Willem Holleeder, el gánster autóctono más famoso de Holanda y uno de los cerebros del secuestro, en 1983, de Freddy Heineken, director de la cervecera, ha sido condenado este jueves a cadena perpetua por instigar cinco asesinatos entre 2002 y 2006, incluido el de su cuñado. “Sin escrúpulos e indiferente; movido por la ambición y el poder, y ajeno a la suerte de víctimas inocentes”, según el tribunal que lo ha sentenciado, Holleeder, de 61 años, dirigió la organización criminal que dominó los bajos fondos nacionales a principios de este siglo. Tenso al principio, se ha encogido de hombros al escuchar el fallo, pero un chillido agudo e incontrolable salido de la zona para familiares de la sala de vistas, le ha devuelto a la realidad: si pierde la apelación que presentarán sus abogados alegando falta de pruebas directas en su contra, pasará 25 años en la cárcel antes de que la pena pueda ser revisada.

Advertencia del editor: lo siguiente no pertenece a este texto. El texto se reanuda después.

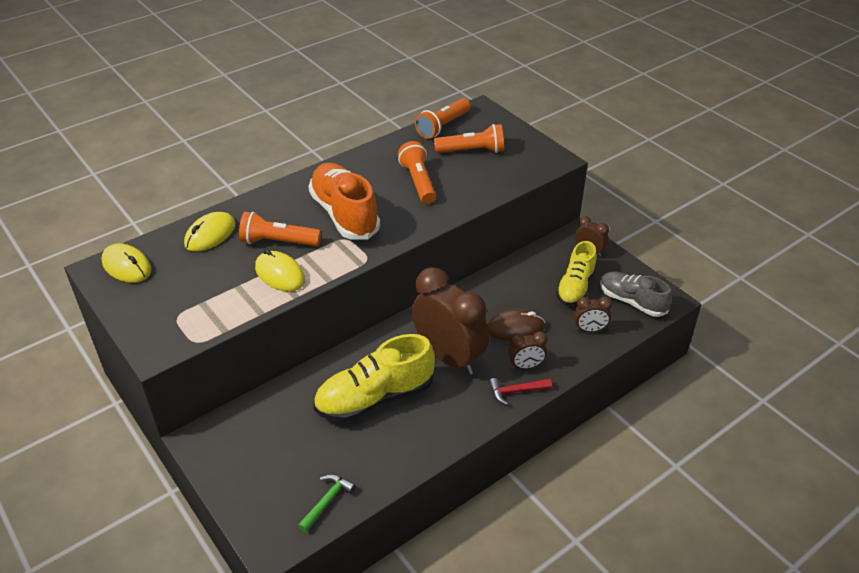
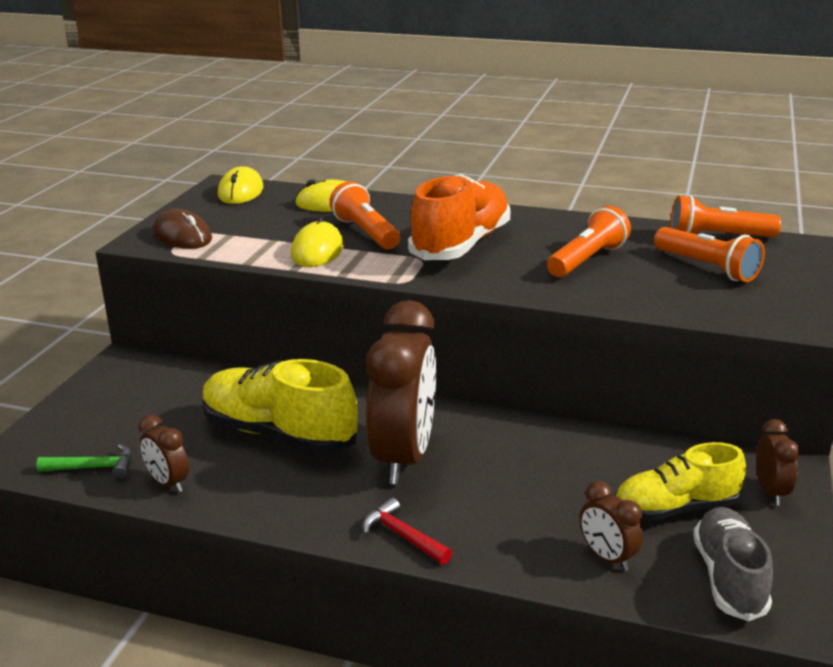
camera: 55 degrees right, 15 degrees down
(515, 328) = (521, 488): brown mouse -> brown mouse (182, 236)
(526, 366) = (460, 526): brown clock -> brown clock (168, 483)

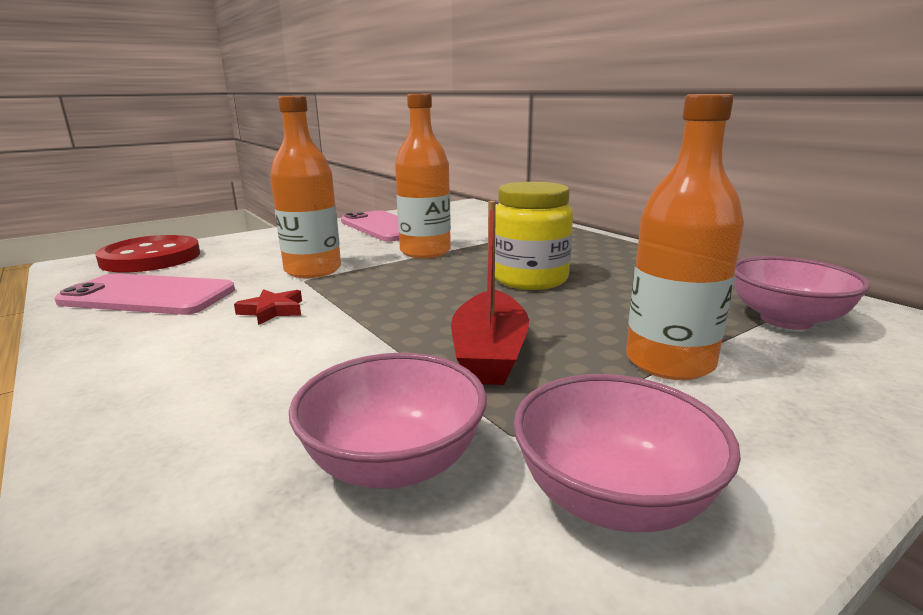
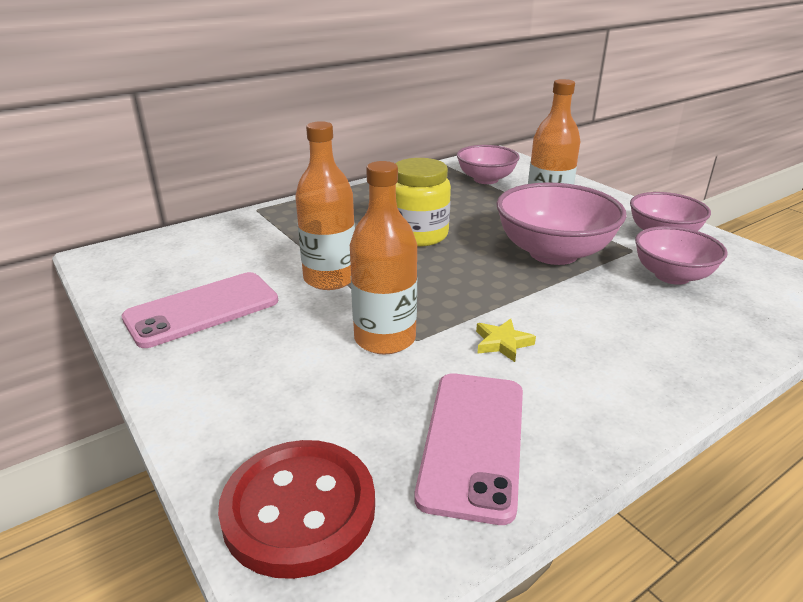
camera: 90 degrees left, 10 degrees up
(272, 310) = (502, 343): red star -> yellow star
(489, 353) = (553, 253): red boat -> pink bowl

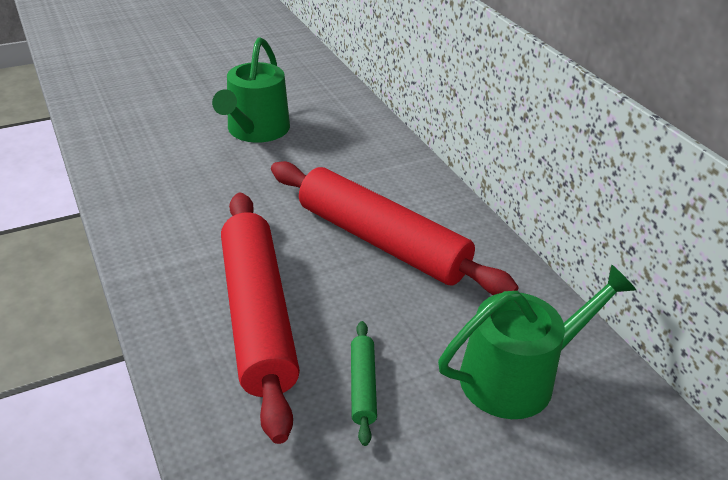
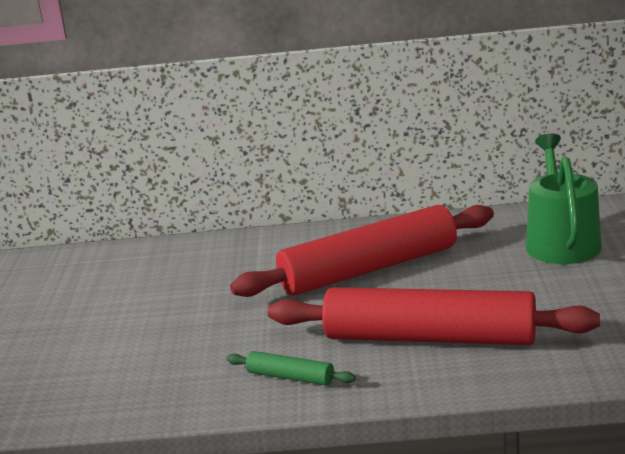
camera: 60 degrees left, 15 degrees down
(255, 131) = (120, 311): green watering can -> none
(363, 386) = (541, 301): green rolling pin -> green rolling pin (290, 377)

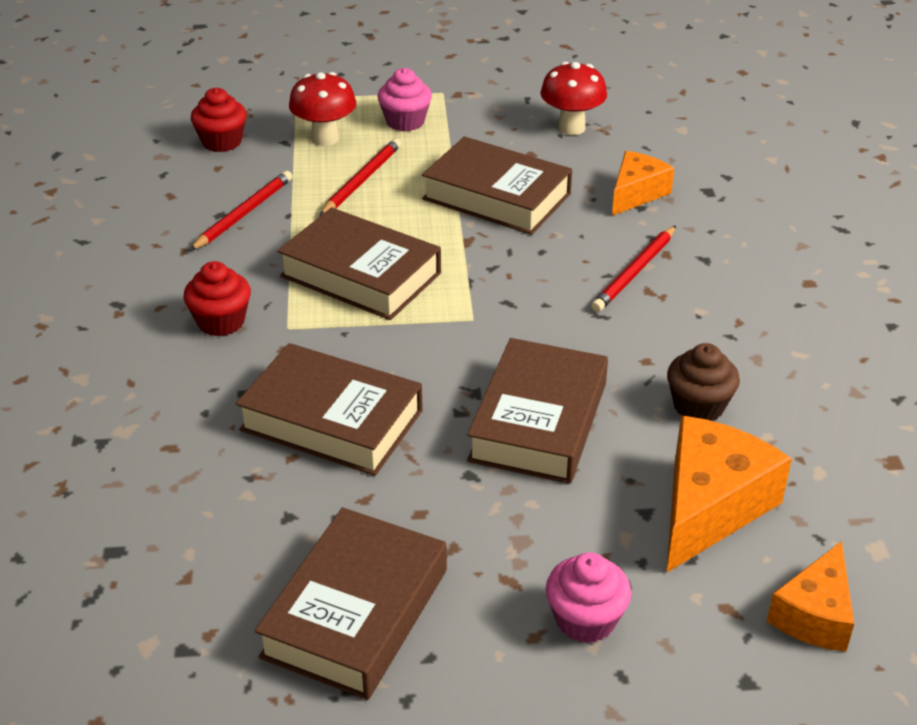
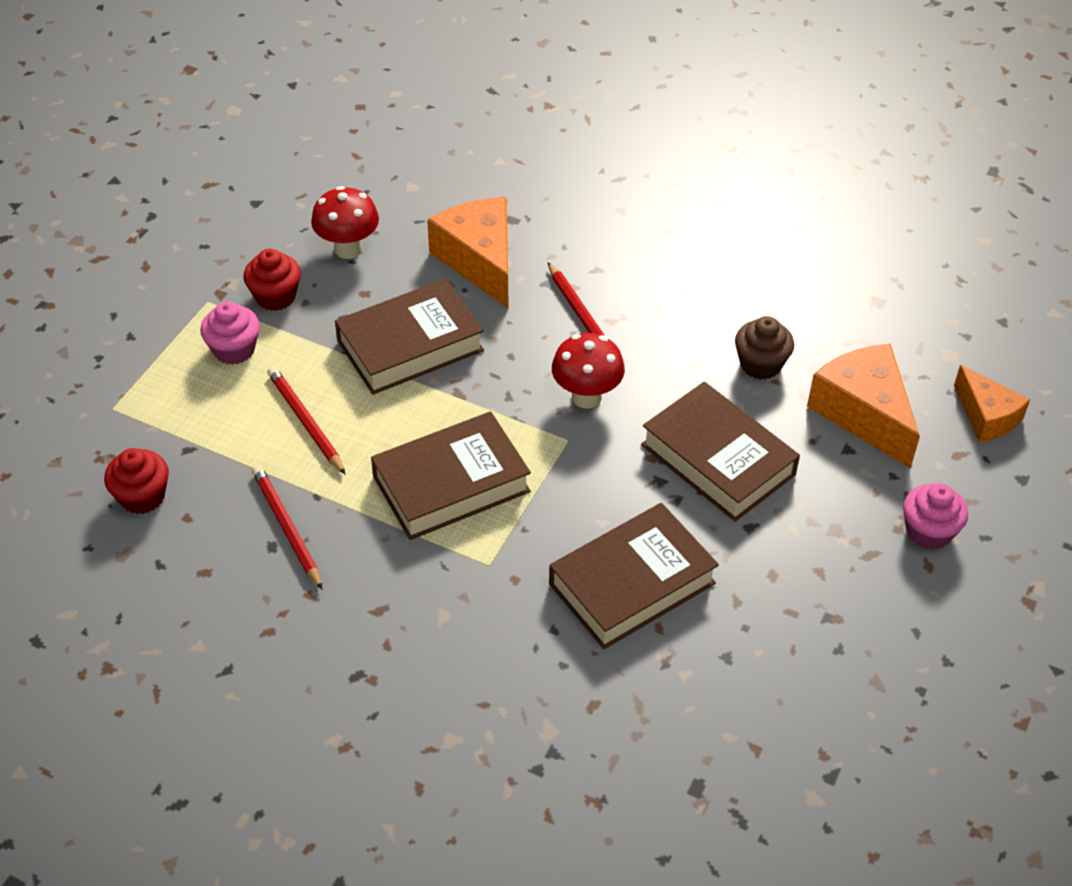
camera: 60 degrees left, 10 degrees up
(221, 322) = (444, 607): red cupcake -> red cupcake (275, 296)
(325, 138) = (210, 418): red mushroom -> red mushroom (586, 397)
(355, 613) = (852, 656): brown book -> none
(636, 193) = (479, 261): orange cheese -> orange cheese, size x1.59

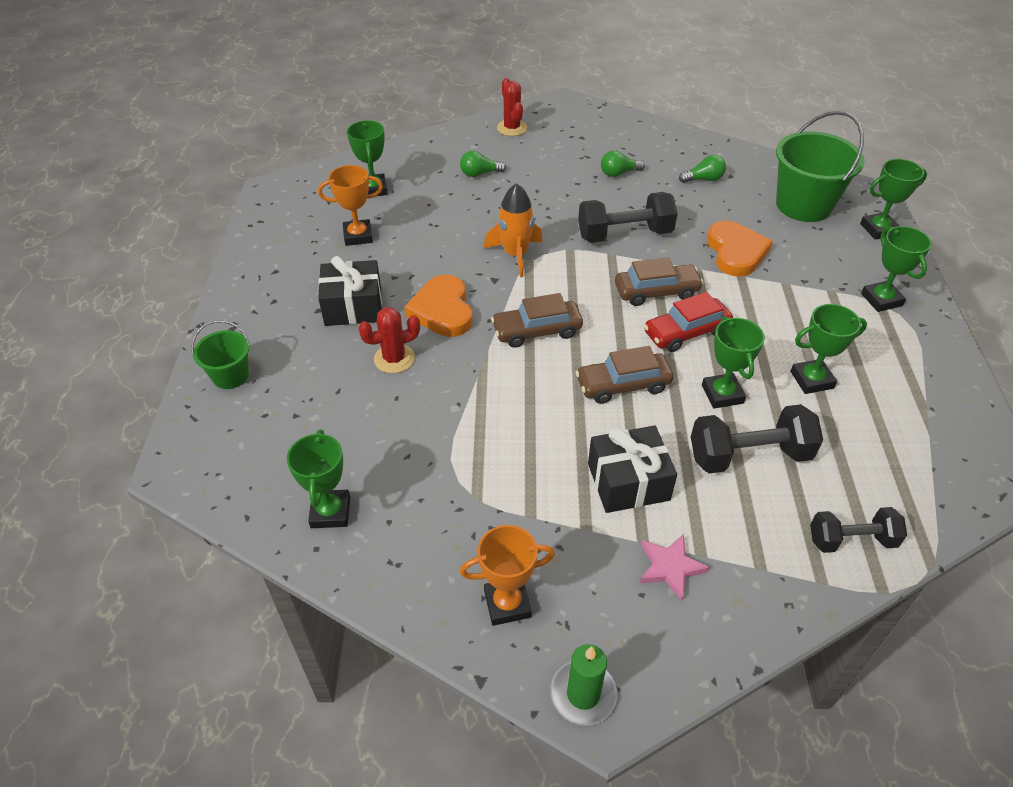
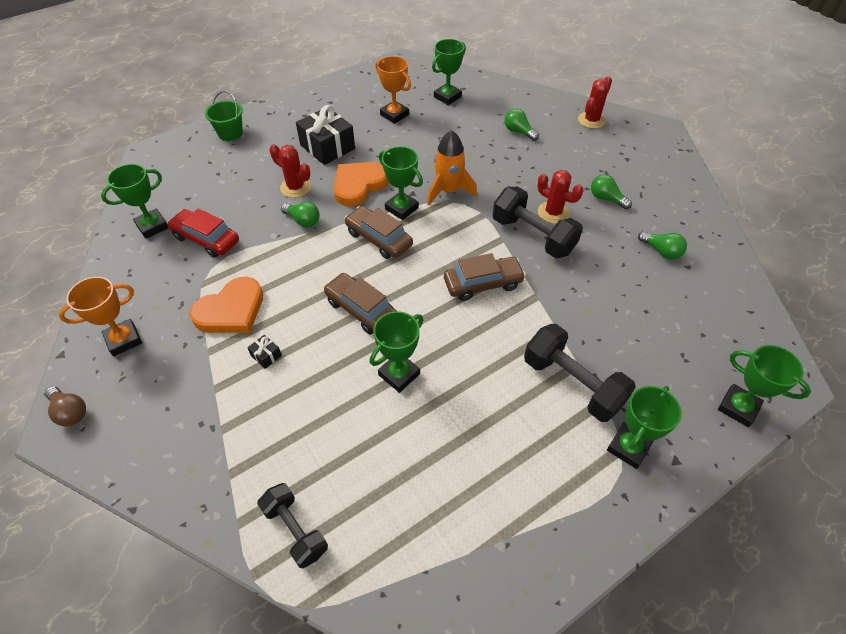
camera: 55 degrees right, 5 degrees up
(455, 375) = (303, 221): none -> green light bulb
(507, 604) = (124, 340): orange trophy -> orange trophy turned 75 degrees counterclockwise
(583, 694) = (70, 412): green candle -> brown light bulb
(607, 209) = (553, 212): none -> red cactus
(628, 481) = (266, 355): black gift -> black gift, size x0.41
(656, 292) = (483, 284): brown car -> brown car turned 60 degrees counterclockwise
(670, 567) = (199, 415): pink star -> none
(686, 332) = (451, 322): red car -> red car (206, 239)
(736, 252) = (584, 312): orange heart -> orange heart (231, 310)
(749, 455) = (343, 420): black dumbbell -> black dumbbell (572, 383)
(803, 205) = (706, 334): green bucket -> none
(811, 380) = (466, 431): green trophy -> green trophy (401, 208)

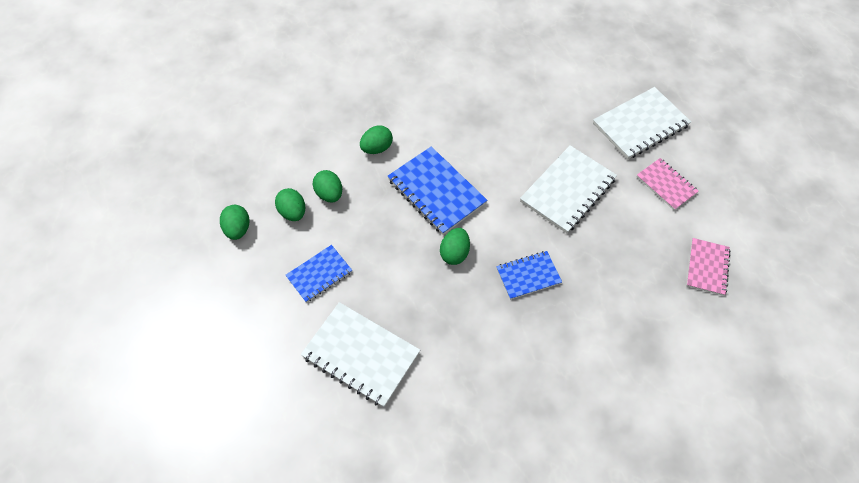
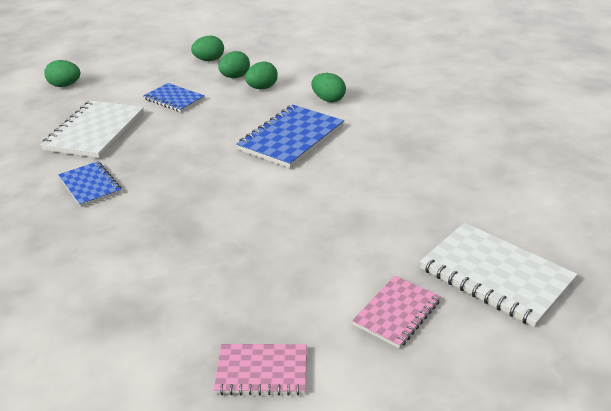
camera: 75 degrees right, 25 degrees down
(454, 253) = (218, 160): green egg -> green egg (65, 85)
(528, 276) = (202, 210): blue notebook -> blue notebook (90, 185)
(568, 190) = (338, 223): white notebook -> none

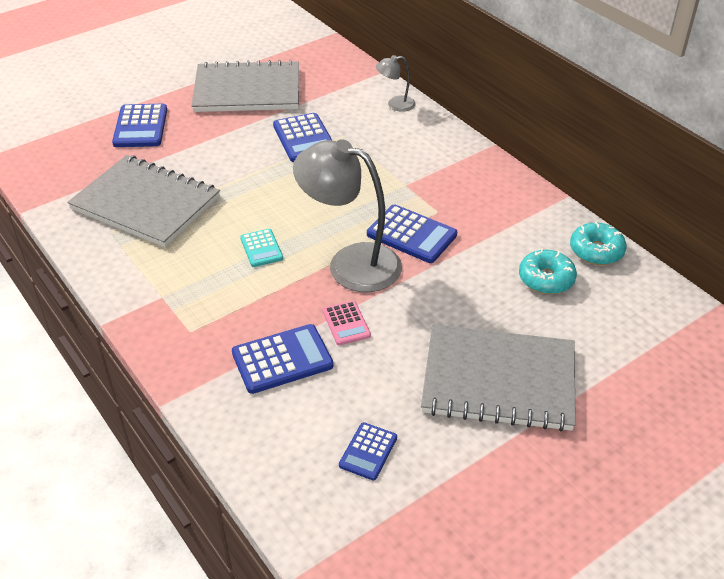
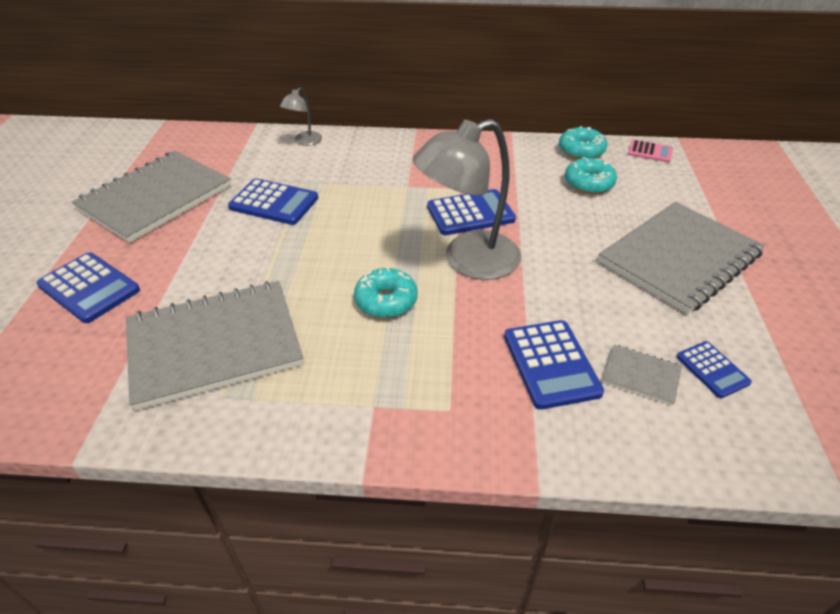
camera: 50 degrees left, 0 degrees up
(261, 248) = (386, 300): turquoise calculator -> turquoise donut
(282, 359) = (551, 364): blue calculator -> blue calculator turned 150 degrees clockwise
(319, 412) = (641, 376): none -> grey notebook
(346, 323) = (541, 301): pink calculator -> pink calculator (650, 152)

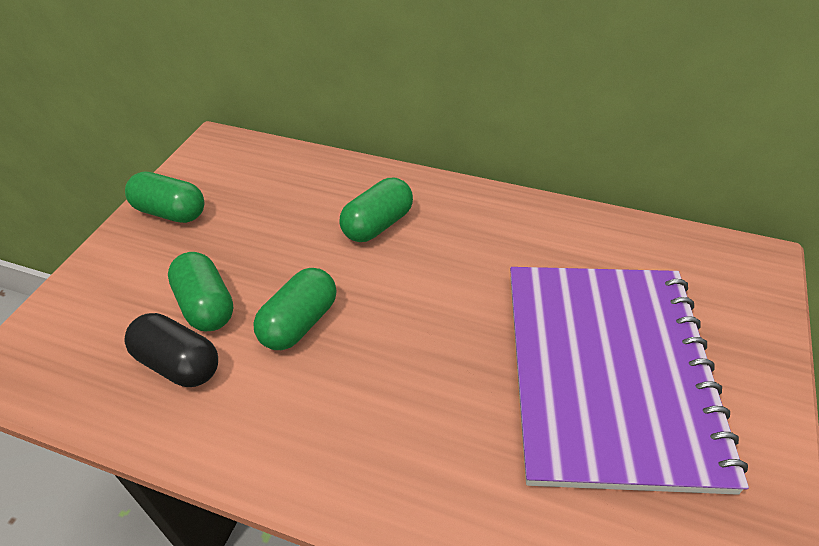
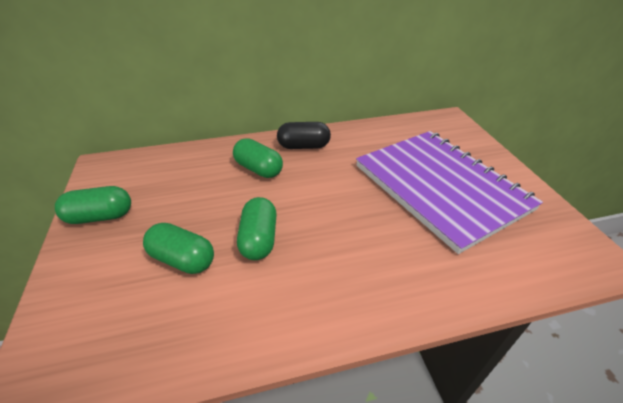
camera: 35 degrees left, 5 degrees down
(179, 364) = (194, 303): black capsule -> black capsule (304, 146)
(378, 224) = (258, 169): green capsule -> green capsule turned 60 degrees counterclockwise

La trayectoria de Holleeder le ha convertido en una figura famosa y con cierto carisma en su país en el que no necesitaba ocultarse. De alguna forma, la extorsión, secuestro y control de una asociación de malhechores que figuran en sus antecedentes penales, no parecía menguar una cierta fascinación popular por el gánster de expresión dolorida.

“Si hablas con él, te acaba convenciendo de sus mentiras”, aseguró a este periódico su hermana, Astrid, que lo delató, escribió su autobiografía, titulada Judas, y vive oculta para evitar que la mande matar. El padre de ambos, llamado Wim, era empleado de la compañía Heineken y los maltrataba a todos, “incluidos Gerard y Sonja, mis otros hermanos, y mi madre”, contó el pasado febrero Astrid, desde su escondite. Unos recuerdos que tal vez influyeran a la hora de raptar a Freddy Heineken, su primer gran golpe. Holleeder lo hizo junto con Cor van Hout, el marido de Sonja, y pidieron un rescate a cambio de su liberación. Cobraron y los detuvieron –al salir se metió en el negocio de las drogas– pero la policía nunca recuperó parte del dinero. Con el secuestro, asomó ya el criminal implacable: Heineken fue atado a una cadena, junto con su chófer, Ab Doderer, en una nave industrial abandonada y los encontraron casi por casualidad, porque la celda improvisada estaba oculta y los agentes miraron al final de un registro.

En 2003, Cor van Hout fue una de las víctimas mortales del gánster, a las que no disparó él mismo, han constatado ahora los jueces. Todos los que cayeron alrededor de Holleeder eran socios o amigos, como en la película Uno de los nuestros, del director estadounidense Martin Scorsese, sobre el ascenso y caída de un grupo de delincuentes. Y todos eran nombres conocidos en los bajos fondos holandeses, o sus cercanías: Willem Endstra, un agente inmobiliario sospechoso de lavado de dinero, fue acribillado en 2004; John Mieremet, que intentó extorsionar a Endstra, lo asesinaron en 2005 en Tailandia; Kees Houtman, traficante de hachís y metido también en el negocio inmobiliario, murió el mismo día que Miremet; Thomas van der Bijl, dueño de un bar, facilitó el coche del secuestro de Freddy Heineken y acabó tiroteado en 2006 mientras pasaba el aspirador en un pub de su propiedad.

Que Holleeder figurara sin mancharse entre la maraña de conocidos luego abatidos, tiene una explicación para los jueces. Lo logró “distanciándose de la ejecución de los encargos, sembrando el miedo entre los posibles testigos y urdiendo teorías conspiratorias”, ha asegurado Frank Wieland, presidente del tribunal. “¿Qué puedo decir? El sol brilla, es cadena perpetua. Que lo pases bien, narizotas”, ha dicho la hija de Van der Bijl, que tenía 18 años cuando perdió a su padre. “Idos a pasear”, ha contestado Holleeder antes de regresar a la celda.